Using a group of subjects who had been deaf from birth, and a group of hearing controls, Neville set up an experiment in which she told the participants to look straight ahead, and then she repeatedly flashed a light off to the side, where it could be seen only in the peripheral vision. Electrical responses to the flashes of light were two to three times higher in deaf brains than in hearing brains. Even more intriguing was the location of the response. It was not primarily over the visual cortex, “
which is where any well-behaved brain should be registering flashes of light,” wrote Sharon Begley when she described the experiment in her book,
Train Your Mind, Change Your Brain
. Instead, the responses were over the auditory cortex, which conventional wisdom said should be sitting dormant in a deaf person who heard no sound.

Captivated, Neville launched a series of studies trying to pin down what brain functions might have been enhanced in both deaf and blind subjects in examples of what researchers call “compensatory plasticity.” Those studies, which some of her postdoctoral fellows have gone on to pursue in their own laboratories, showed that for the deaf, enhancement came in two areas: peripheral vision and motion processing. In one study, for example, Neville had subjects watch a white square on a computer screen and try to detect which way it was moving. If the square was in the central field of vision, there was no difference between the deaf and the hearing. But in the periphery, the deaf were faster and more accurate than the hearing subjects. “All of the early studies had just studied the center,” says Neville.
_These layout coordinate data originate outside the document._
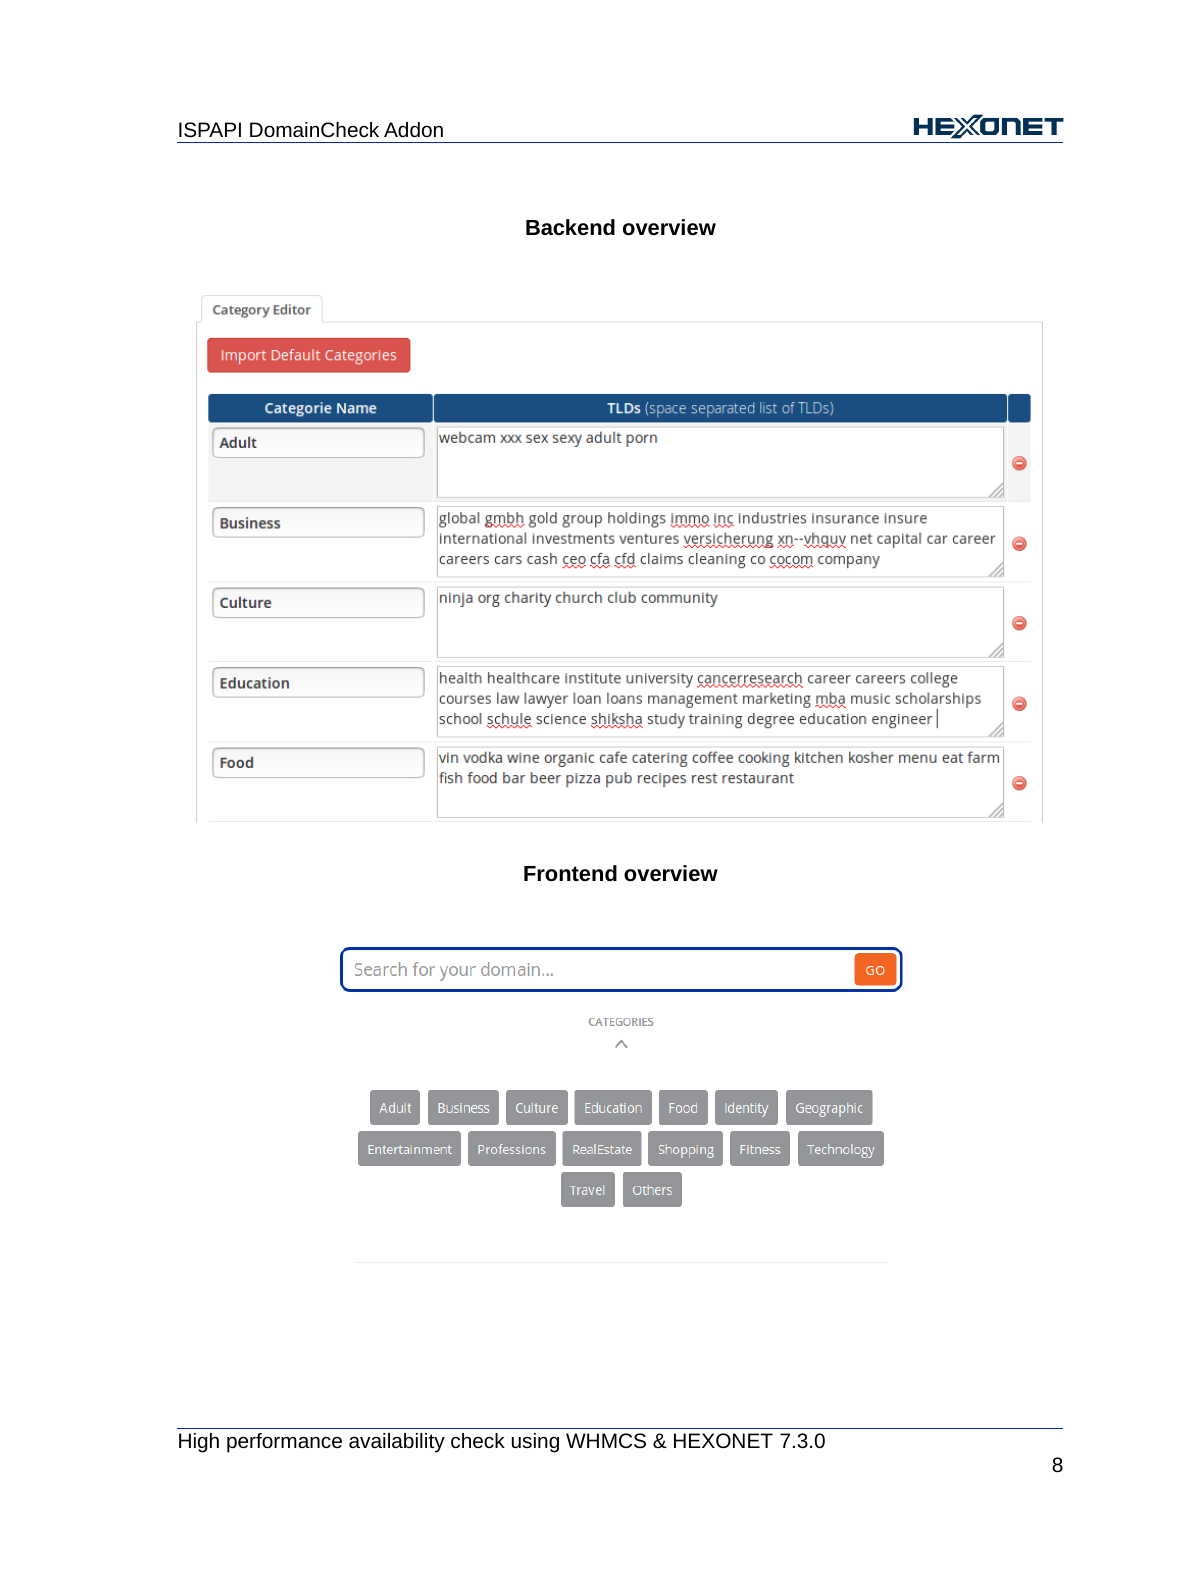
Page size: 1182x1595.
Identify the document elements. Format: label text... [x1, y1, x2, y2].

picture [912, 113, 1065, 140]
text Backend overview [177, 215, 1063, 240]
picture [331, 936, 909, 1287]
text Frontend overview [177, 861, 1063, 886]
picture [191, 290, 1049, 823]
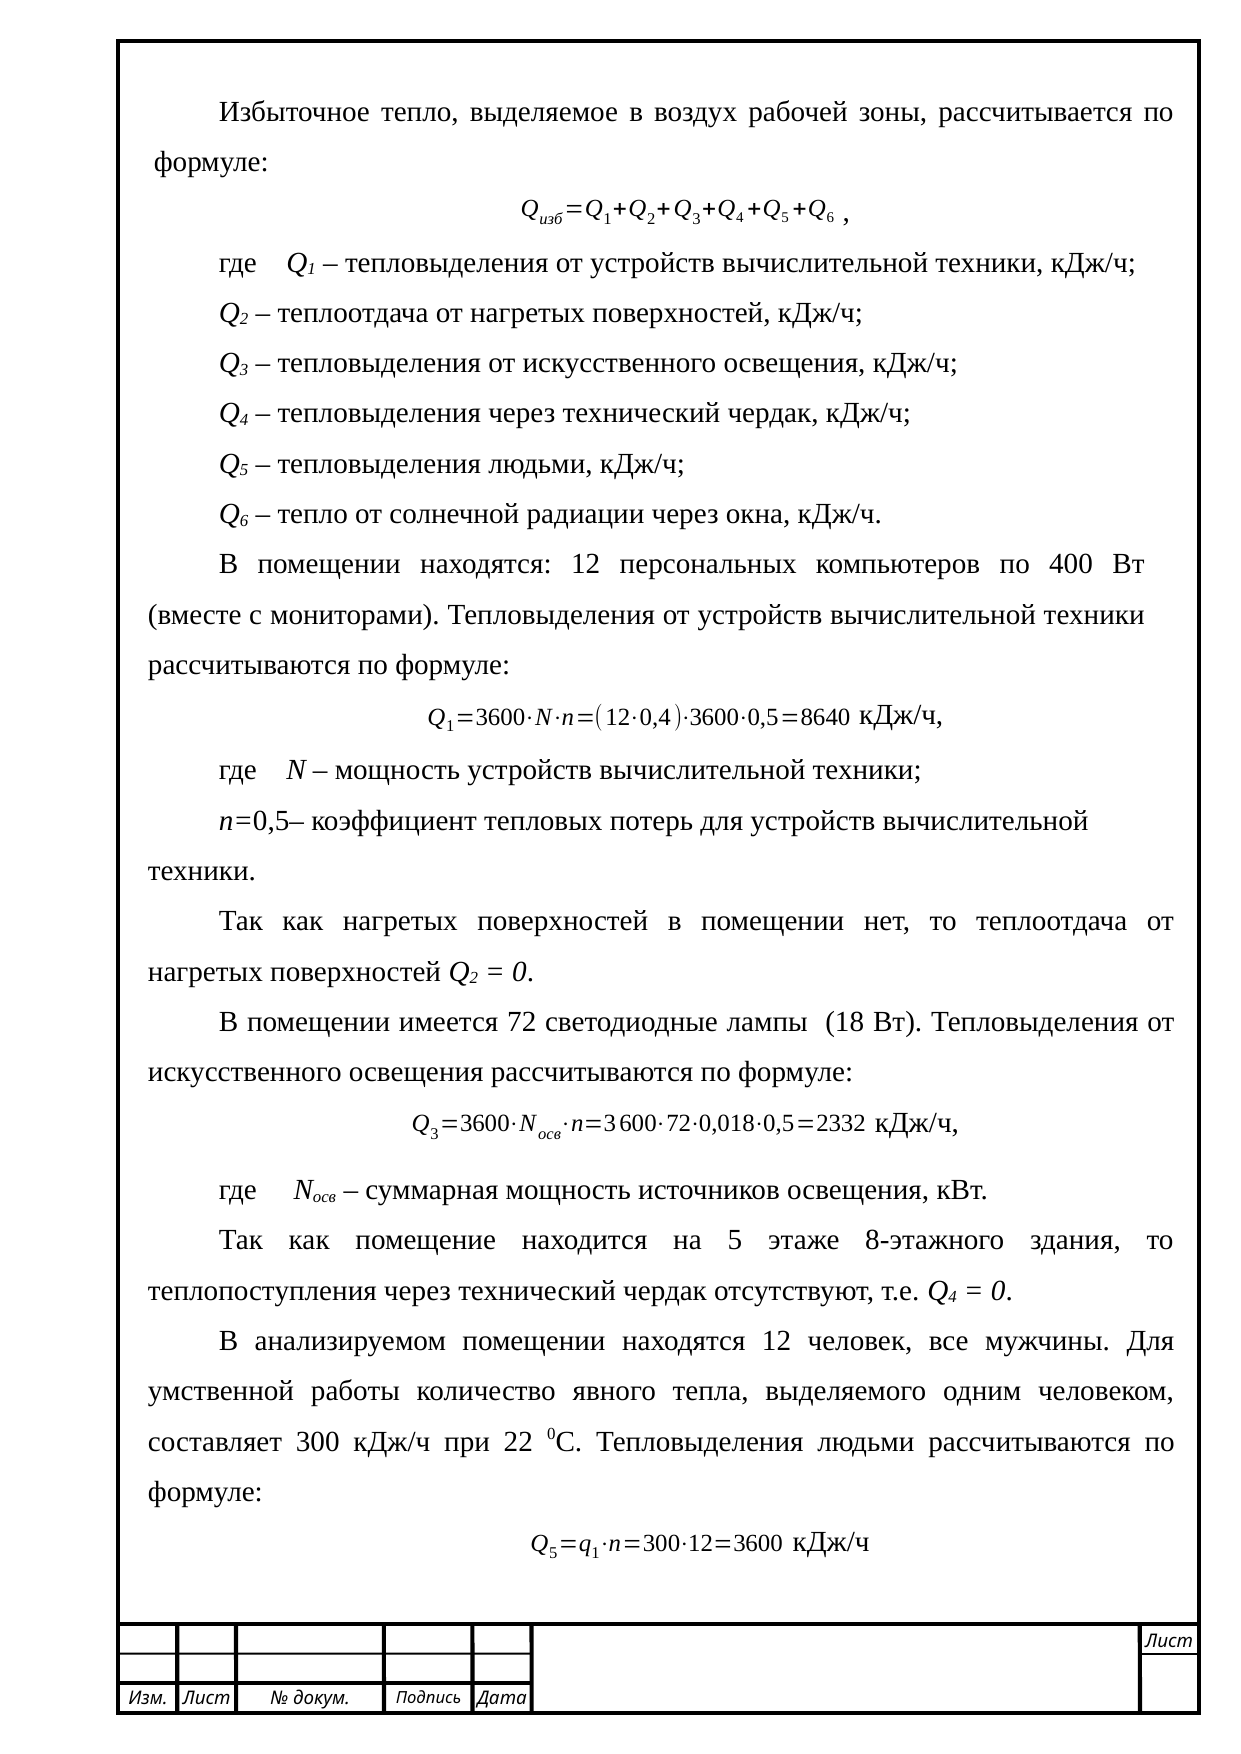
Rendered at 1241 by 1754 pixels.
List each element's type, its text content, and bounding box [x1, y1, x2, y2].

text Q5 – тепловыделения людьми, кДж/ч; [153, 446, 1175, 479]
text кДж/ч, [148, 1105, 1146, 1143]
text В помещении имеется 72 светодиодные лампы (18 Вт). Тепловыделения от искусственного освещения рассчитываются по формуле: [148, 1004, 1175, 1088]
text Избыточное тепло, выделяемое в воздух рабочей зоны, рассчитывается по формуле: [153, 94, 1175, 178]
text где Nосв – суммарная мощность источников освещения, кВт. [148, 1172, 1175, 1206]
text где Q1 – тепловыделения от устройств вычислительной техники, кДж/ч; [153, 245, 1175, 278]
text Q3 – тепловыделения от искусственного освещения, кДж/ч; [153, 345, 1175, 379]
text Q6 – тепло от солнечной радиации через окна, кДж/ч. [153, 496, 1175, 530]
text , [148, 194, 1146, 228]
text Так как нагретых поверхностей в помещении нет, то теплоотдача от нагретых поверхностей Q2 = 0. [148, 903, 1175, 987]
text Так как помещение находится на 5 этаже 8-этажного здания, то теплопоступления через технический чердак отсутствуют, т.е. Q4 = 0. [148, 1222, 1175, 1306]
text Q4 – тепловыделения через технический чердак, кДж/ч; [153, 396, 1175, 429]
text кДж/ч, [148, 697, 1146, 736]
text В помещении находятся: 12 персональных компьютеров по 400 Вт (вместе с мониторами). Тепловыделения от устройств вычислительной техники рассчитываются по формуле: [148, 547, 1146, 681]
text В анализируемом помещении находятся 12 человек, все мужчины. Для умственной работы количество явного тепла, выделяемого одним человеком, составляет 300 кДж/ч при 22 0С. Тепловыделения людьми рассчитываются по формуле: [148, 1323, 1175, 1508]
text кДж/ч [148, 1524, 1175, 1563]
text где N – мощность устройств вычислительной техники; [148, 752, 1175, 786]
text n=0,5– коэффициент тепловых потерь для устройств вычислительной техники. [148, 803, 1175, 887]
text Q2 – теплоотдача от нагретых поверхностей, кДж/ч; [153, 295, 1175, 328]
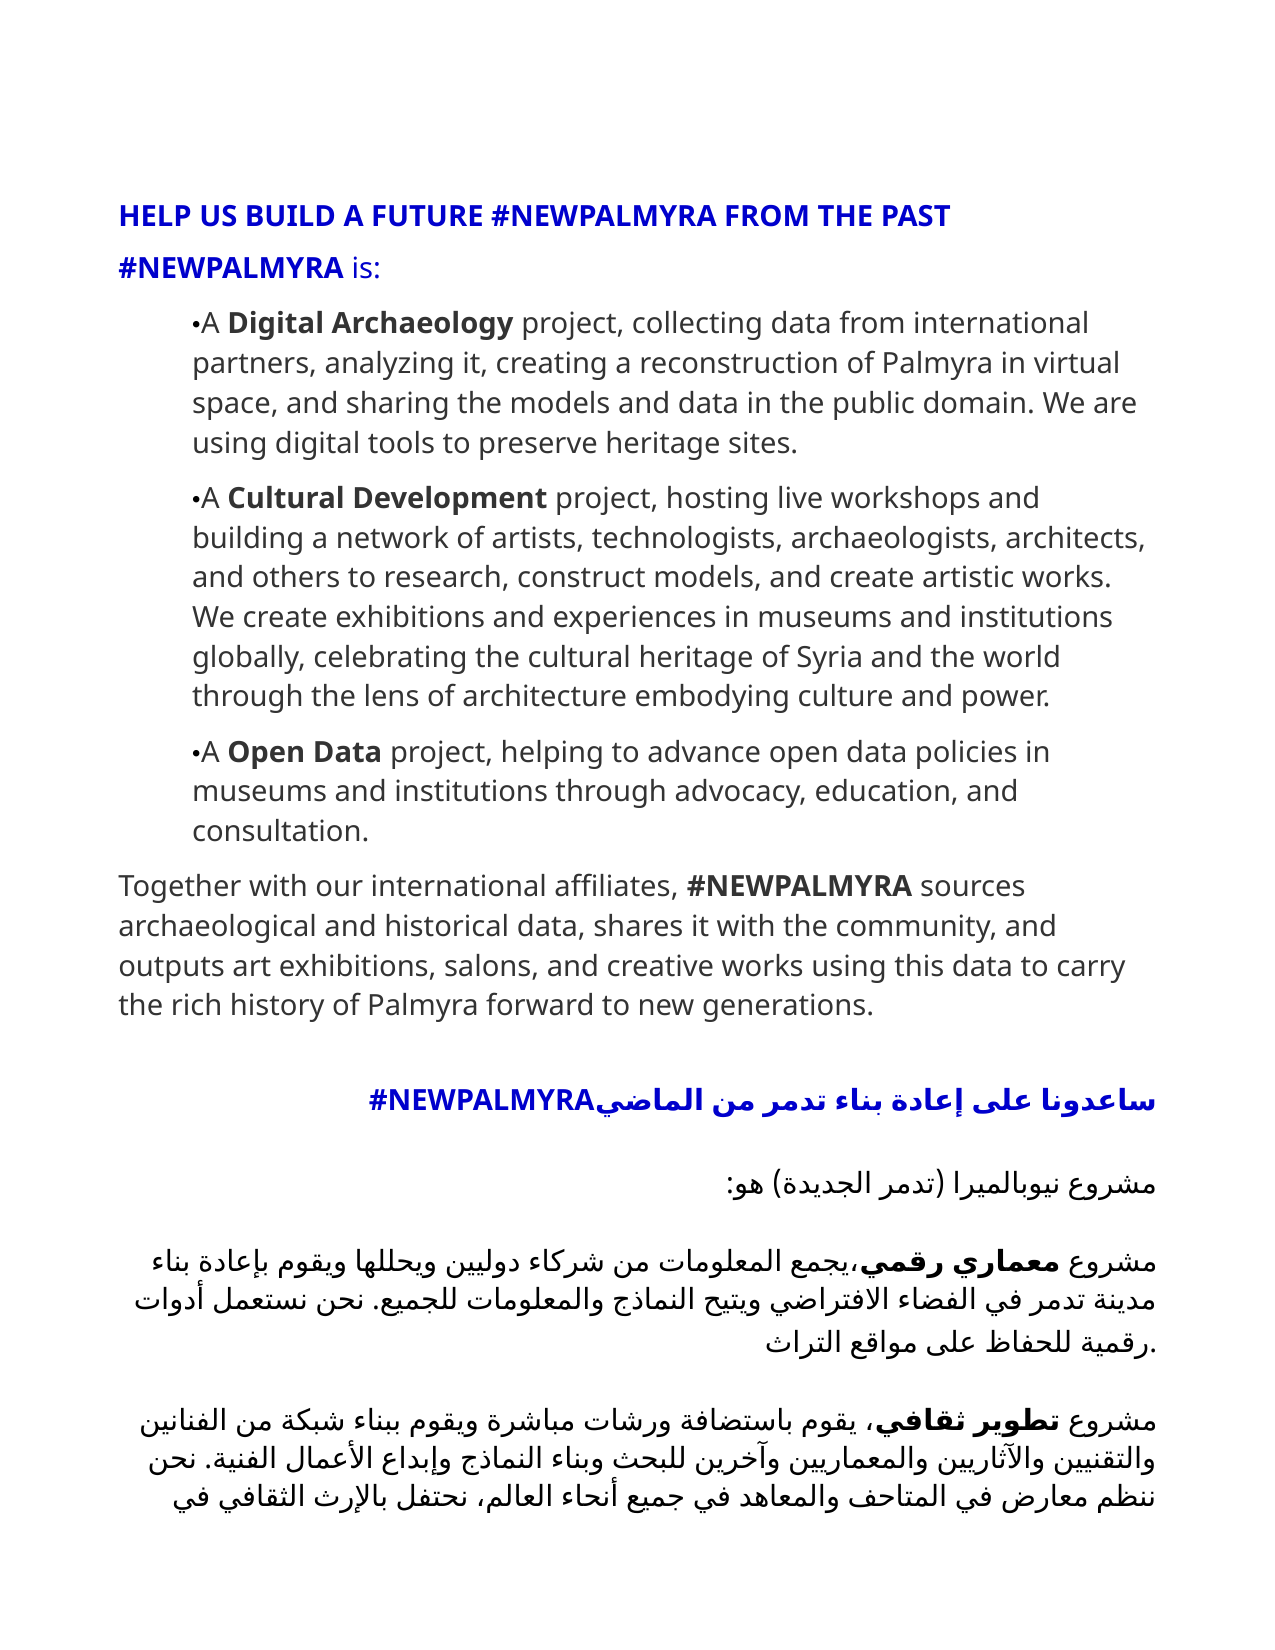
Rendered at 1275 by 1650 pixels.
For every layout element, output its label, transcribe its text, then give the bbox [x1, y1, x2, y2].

In addition, those previous studies included people who had lost their hearing to meningitis or encephalitis. “They were dealing already with an altered brain,” she says dismissively. To avoid confounding variables like that, Neville tested groups of subjects, all of whom had deaf parents. Some subjects were deaf from birth. Others were their hearing siblings, who learned ASL as their first language but had no auditory deprivation. “You want to know what's due to auditory deprivation and what's due to visual and spatial language,” she explains. The brains of those hearing native signers did not show the same changes as their deaf brothers' and sisters'. “That's how we sorted it out,” says Neville, beaming. “It's beautiful, so beautiful!”

She also wanted to explore in more detail the question of what parts of the brain deaf and blind people were using, a question that got easier to answer with the advent of functional MRI in the early 1990s. While EEGs are useful for indicating the timing of a response, fMRI does a better job of pinpointing its location. MRI, without the “functional” prefix, uses the magnetic field to take pictures inside the body and is used diagnostically by clinicians for all manner of injuries and illnesses. fMRI is different. It produces what is essentially an afterimage of neural activity by showing contrasting areas of blood flow in the brain. By watching how blood moves around the brain—or, more precisely, how the level of oxygen in the blood rises or falls—researchers can tell which areas of the brain are active during particular activities. When Neville looked at the brains of deaf and blind subjects with fMRI, it suddenly looked very much as if structure did not necessarily determine function. She found that signing deaf adults were using parts of the left temporal lobe, usually given over to spoken language in hearing people, for visual processing. They were still using that area of the brain for language, but it was a manual, visual language. In blind subjects, the reverse was true: They had enhanced auditory attention processing in certain areas of the visual cortex.

For a signing deaf person, capitalizing on unused portions of the brain makes sense. It seems likely that we start out with redundant connections between auditory and visual areas, and that they can be tweaked by experience, but that the overlap gradually decreases. If you want to use a cochlear implant, however, you need to maximize the auditory cortex's original purpose: hearing. What were the critical periods for the auditory cortex? After what point was it forever reorganized? Or was it? These were the questions Helen Neville proposed and other researchers set out to answer in the late 1990s, once they had enough subjects with cochlear implants to study the issue.